Hello everyone. During the Web Scraping process, I began to encounter some errors that occur during the requisition process. I have now identified 4 most common types of errors:
Error in curl::curl_fetch_memory(url, handle = handle) :
Timeout was reached: Recv failure: Connection was reset
Error: Can only save length 1 node sets
Error in curl::curl_fetch_memory(url, handle = handle) :
Could not resolve host: www.tcm.ba.gov.br
Error in curl::curl_fetch_memory(url, handle = handle) :
Timeout was reached: Operation timed out after 20000 milliseconds with 0 bytes received
The latter is intentionally caused by the timeout (20) function, which is intended to check if a request is taking more than 20 seconds to complete, which may be an indication of an error during the request.
The question is : How to develop a script / function in R (like trycatch) to do the following routine:
- > If, during the scraping process, an error occurs (such as one of the 4 above), repeat the same request after 60 seconds, no more than 3 attempts.
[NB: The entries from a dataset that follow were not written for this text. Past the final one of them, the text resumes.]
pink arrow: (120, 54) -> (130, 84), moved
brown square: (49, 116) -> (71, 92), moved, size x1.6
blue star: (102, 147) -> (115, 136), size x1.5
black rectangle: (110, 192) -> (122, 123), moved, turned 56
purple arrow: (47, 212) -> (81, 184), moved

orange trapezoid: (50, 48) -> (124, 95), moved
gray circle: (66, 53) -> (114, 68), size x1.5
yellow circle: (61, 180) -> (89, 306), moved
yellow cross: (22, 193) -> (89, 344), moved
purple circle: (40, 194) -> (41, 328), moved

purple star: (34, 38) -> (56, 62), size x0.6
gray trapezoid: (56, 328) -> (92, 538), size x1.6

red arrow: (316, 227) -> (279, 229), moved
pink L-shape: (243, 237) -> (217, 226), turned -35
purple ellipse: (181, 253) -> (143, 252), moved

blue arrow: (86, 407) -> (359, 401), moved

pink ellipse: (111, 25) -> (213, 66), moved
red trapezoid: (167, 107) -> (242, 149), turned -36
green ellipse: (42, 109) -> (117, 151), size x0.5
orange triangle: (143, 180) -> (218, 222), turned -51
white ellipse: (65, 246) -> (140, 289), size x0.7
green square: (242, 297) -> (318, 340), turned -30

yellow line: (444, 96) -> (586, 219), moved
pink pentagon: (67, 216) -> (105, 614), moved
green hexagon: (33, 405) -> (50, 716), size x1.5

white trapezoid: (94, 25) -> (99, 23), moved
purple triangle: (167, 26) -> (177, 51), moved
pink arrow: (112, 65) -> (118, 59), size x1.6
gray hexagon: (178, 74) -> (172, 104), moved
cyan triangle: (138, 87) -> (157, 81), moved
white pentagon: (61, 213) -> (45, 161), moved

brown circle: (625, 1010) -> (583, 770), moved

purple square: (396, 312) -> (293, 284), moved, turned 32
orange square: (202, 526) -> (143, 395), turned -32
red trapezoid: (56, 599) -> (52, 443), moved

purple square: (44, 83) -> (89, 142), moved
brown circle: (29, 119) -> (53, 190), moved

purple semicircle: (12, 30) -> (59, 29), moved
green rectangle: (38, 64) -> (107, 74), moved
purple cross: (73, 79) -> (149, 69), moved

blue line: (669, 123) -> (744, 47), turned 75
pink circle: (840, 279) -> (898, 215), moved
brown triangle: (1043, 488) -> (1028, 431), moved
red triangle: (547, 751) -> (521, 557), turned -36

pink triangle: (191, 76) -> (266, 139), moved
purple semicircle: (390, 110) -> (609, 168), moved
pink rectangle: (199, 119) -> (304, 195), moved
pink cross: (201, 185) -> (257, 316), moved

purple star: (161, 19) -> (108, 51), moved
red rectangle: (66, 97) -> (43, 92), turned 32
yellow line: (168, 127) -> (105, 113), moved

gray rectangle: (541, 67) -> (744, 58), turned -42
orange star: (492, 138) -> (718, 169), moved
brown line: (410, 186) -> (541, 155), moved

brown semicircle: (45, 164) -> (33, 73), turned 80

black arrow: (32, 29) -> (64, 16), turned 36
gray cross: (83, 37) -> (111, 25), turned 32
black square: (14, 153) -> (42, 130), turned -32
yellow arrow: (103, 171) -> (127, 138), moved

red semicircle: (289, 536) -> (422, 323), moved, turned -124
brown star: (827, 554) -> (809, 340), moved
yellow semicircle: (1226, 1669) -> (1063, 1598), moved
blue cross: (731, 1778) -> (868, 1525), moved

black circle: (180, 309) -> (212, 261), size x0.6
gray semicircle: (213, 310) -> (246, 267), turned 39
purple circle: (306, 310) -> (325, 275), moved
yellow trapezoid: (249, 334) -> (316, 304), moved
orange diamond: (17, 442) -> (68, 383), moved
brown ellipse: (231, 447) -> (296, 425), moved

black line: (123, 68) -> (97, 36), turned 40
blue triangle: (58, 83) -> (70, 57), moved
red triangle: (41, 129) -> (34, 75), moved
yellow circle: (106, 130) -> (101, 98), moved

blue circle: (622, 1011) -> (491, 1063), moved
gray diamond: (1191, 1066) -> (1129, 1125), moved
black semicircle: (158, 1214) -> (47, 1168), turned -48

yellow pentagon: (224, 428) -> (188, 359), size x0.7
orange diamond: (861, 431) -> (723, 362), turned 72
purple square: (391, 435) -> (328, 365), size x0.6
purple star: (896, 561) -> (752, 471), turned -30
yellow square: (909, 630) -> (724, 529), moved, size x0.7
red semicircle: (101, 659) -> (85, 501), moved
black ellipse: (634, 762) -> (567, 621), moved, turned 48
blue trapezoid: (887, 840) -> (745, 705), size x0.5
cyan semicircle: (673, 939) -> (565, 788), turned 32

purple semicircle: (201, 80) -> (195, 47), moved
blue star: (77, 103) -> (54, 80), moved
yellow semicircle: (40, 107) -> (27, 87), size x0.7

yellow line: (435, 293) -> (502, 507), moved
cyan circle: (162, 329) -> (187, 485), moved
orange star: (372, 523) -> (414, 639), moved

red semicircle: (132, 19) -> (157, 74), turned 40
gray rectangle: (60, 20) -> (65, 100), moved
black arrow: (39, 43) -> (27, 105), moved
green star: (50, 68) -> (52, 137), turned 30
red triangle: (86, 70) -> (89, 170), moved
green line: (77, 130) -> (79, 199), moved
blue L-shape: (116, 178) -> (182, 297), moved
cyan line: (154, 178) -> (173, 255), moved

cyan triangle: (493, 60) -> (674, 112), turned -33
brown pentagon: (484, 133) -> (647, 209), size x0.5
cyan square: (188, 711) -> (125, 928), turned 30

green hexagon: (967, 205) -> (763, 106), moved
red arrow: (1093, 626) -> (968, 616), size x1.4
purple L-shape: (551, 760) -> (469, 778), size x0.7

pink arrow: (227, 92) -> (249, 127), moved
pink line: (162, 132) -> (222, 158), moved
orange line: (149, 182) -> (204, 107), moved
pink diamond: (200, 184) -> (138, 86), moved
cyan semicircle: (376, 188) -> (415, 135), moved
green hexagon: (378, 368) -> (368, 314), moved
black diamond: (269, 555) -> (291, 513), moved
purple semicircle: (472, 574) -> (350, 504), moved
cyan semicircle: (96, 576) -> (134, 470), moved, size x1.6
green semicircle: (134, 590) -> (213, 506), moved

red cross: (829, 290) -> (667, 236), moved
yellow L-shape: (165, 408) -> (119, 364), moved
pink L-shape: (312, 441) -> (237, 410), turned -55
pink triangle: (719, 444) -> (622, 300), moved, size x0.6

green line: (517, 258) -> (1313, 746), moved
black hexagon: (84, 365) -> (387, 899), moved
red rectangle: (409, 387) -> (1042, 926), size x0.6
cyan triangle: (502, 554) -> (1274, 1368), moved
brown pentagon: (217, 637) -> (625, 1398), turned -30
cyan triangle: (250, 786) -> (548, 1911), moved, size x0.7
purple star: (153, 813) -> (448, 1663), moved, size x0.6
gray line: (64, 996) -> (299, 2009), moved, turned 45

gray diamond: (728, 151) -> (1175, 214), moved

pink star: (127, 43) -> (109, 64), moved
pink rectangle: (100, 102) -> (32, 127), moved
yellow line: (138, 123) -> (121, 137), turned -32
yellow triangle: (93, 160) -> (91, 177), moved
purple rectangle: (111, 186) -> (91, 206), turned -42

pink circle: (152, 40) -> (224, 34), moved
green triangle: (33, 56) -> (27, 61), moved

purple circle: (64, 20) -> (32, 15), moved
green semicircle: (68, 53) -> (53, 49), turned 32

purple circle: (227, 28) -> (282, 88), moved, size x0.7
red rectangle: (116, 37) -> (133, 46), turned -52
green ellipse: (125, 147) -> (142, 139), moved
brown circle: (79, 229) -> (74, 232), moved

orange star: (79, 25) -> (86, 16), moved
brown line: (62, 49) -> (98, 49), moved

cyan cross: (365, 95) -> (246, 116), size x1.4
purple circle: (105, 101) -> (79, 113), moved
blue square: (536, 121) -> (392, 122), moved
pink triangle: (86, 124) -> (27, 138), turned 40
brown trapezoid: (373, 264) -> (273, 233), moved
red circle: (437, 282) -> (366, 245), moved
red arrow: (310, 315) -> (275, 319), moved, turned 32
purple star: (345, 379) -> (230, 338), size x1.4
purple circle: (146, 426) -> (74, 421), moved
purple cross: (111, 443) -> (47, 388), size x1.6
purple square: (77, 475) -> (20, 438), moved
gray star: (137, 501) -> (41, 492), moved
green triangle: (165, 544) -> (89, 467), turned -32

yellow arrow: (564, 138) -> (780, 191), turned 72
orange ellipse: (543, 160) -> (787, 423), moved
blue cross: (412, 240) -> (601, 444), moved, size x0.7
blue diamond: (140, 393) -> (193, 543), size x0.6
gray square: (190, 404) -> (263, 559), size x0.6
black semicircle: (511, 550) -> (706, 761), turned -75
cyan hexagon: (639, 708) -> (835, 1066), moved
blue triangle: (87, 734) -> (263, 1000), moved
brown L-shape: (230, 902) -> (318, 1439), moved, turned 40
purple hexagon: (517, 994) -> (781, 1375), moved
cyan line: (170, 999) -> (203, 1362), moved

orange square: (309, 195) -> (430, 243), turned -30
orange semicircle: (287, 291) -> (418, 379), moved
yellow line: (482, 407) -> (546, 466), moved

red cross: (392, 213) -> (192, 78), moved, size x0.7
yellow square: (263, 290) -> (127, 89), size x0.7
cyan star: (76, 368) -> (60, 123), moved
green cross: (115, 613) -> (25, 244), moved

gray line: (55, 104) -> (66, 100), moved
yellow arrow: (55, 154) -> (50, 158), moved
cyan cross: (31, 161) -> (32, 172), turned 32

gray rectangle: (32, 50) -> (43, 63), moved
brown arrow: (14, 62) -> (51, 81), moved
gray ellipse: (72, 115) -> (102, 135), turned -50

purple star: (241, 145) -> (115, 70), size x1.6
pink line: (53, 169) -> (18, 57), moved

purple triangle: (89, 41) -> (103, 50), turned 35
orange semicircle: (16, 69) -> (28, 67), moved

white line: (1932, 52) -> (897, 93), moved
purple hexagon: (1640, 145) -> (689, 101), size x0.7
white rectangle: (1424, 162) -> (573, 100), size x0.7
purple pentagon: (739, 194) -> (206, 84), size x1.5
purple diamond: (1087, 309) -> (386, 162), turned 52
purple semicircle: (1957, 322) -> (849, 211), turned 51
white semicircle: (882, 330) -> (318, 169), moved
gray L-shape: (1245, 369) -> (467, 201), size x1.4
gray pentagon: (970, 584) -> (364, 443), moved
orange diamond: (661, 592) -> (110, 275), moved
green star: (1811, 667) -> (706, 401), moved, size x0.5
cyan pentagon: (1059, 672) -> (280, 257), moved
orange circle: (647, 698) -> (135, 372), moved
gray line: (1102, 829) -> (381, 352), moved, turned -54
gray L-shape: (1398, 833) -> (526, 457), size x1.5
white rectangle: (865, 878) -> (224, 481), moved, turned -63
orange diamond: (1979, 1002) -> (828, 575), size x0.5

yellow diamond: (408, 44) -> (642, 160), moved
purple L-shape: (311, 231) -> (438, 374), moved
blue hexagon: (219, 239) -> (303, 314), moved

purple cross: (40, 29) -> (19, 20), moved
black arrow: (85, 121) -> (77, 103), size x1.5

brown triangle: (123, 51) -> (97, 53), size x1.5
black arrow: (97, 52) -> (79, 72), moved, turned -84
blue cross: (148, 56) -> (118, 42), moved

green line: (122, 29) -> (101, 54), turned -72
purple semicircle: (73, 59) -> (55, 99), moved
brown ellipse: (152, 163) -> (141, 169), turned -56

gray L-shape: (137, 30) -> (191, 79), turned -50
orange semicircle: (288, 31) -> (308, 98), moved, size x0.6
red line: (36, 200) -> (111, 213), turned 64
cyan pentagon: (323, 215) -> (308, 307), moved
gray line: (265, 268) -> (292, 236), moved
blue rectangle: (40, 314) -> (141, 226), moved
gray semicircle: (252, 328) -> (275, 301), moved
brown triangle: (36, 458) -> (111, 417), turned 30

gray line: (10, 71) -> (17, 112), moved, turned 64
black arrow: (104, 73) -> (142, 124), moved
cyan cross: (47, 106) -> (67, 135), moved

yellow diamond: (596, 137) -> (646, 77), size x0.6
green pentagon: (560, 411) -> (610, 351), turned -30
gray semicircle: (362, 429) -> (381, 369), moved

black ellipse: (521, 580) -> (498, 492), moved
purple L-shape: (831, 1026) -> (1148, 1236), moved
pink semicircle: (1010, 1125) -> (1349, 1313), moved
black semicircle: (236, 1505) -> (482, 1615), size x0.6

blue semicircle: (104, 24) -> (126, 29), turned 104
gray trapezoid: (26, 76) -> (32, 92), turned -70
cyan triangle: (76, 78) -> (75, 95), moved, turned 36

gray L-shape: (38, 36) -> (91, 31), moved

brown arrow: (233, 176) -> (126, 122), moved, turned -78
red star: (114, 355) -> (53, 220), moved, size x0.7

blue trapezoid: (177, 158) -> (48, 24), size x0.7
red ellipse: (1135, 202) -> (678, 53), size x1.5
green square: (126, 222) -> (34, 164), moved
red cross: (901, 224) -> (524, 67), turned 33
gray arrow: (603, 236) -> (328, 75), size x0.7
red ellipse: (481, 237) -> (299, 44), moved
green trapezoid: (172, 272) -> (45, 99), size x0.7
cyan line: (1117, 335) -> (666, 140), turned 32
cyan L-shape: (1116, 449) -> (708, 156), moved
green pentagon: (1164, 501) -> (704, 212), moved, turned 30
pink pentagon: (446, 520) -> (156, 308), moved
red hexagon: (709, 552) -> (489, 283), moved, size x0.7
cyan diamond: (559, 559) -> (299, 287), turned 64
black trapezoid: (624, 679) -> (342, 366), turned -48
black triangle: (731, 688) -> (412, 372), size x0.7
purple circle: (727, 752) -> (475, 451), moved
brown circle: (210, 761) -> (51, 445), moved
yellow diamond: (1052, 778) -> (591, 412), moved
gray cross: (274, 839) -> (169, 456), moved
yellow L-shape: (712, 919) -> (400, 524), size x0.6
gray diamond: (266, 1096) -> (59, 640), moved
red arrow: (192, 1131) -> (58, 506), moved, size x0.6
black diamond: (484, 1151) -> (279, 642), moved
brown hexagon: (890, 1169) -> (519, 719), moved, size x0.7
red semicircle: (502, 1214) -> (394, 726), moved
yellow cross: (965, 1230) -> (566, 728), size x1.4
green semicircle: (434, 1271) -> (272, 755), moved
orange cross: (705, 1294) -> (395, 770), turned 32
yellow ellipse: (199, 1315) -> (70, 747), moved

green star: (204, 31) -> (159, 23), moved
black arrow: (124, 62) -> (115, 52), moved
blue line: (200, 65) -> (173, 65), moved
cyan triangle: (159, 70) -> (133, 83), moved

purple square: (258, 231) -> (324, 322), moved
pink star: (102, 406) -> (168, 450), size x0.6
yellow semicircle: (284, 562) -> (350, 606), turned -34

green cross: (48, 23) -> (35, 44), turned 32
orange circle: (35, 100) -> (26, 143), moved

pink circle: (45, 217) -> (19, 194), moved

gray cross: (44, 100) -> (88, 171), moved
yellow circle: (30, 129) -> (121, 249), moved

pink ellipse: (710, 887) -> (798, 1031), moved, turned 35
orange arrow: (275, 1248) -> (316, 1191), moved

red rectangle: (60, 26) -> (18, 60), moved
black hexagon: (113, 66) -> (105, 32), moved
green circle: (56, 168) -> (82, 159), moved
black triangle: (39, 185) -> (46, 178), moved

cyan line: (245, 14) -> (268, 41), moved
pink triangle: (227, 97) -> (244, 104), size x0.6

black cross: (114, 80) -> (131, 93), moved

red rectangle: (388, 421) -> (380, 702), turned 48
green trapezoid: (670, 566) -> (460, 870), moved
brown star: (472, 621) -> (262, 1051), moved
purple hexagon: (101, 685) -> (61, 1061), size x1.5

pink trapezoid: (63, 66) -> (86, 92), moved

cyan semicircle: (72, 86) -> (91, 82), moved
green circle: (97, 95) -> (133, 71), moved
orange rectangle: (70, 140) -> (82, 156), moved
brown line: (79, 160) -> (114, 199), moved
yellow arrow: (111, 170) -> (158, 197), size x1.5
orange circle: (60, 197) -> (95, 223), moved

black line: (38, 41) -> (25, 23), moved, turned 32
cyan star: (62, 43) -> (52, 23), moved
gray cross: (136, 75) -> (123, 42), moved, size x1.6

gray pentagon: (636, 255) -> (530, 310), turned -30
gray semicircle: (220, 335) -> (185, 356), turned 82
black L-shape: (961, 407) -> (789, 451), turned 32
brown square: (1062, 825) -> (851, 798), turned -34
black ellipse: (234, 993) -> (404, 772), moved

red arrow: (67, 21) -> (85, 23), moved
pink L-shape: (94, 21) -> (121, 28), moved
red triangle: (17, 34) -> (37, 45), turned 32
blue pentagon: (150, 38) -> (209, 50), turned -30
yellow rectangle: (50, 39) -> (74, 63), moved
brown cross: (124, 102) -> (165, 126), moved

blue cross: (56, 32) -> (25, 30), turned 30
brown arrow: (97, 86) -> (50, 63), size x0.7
After 3 attempts, skip to the next "i" in the loop. If it also returns error, return print ("Consecutive errors during Web Scraping").
(Plus): - > It would be VERY TOP if, instead of the print suggested in the last step above, the script sent a warning via email or telegram to the "Web Scraping Administrator" (in this case, I), informing that the script had to be interrupted. / p>
NOTE: Consider that the request function (httr :: GET) is inside a for loop, as in the simplified example below:
for (i in link) { httr::GET(i, timeout(20))}
NOTE: As I am not in the IT area, I am having a hard time understanding how the error handling part in R works, and therefore how to use the trycatch function.
Thanks in advance for your help.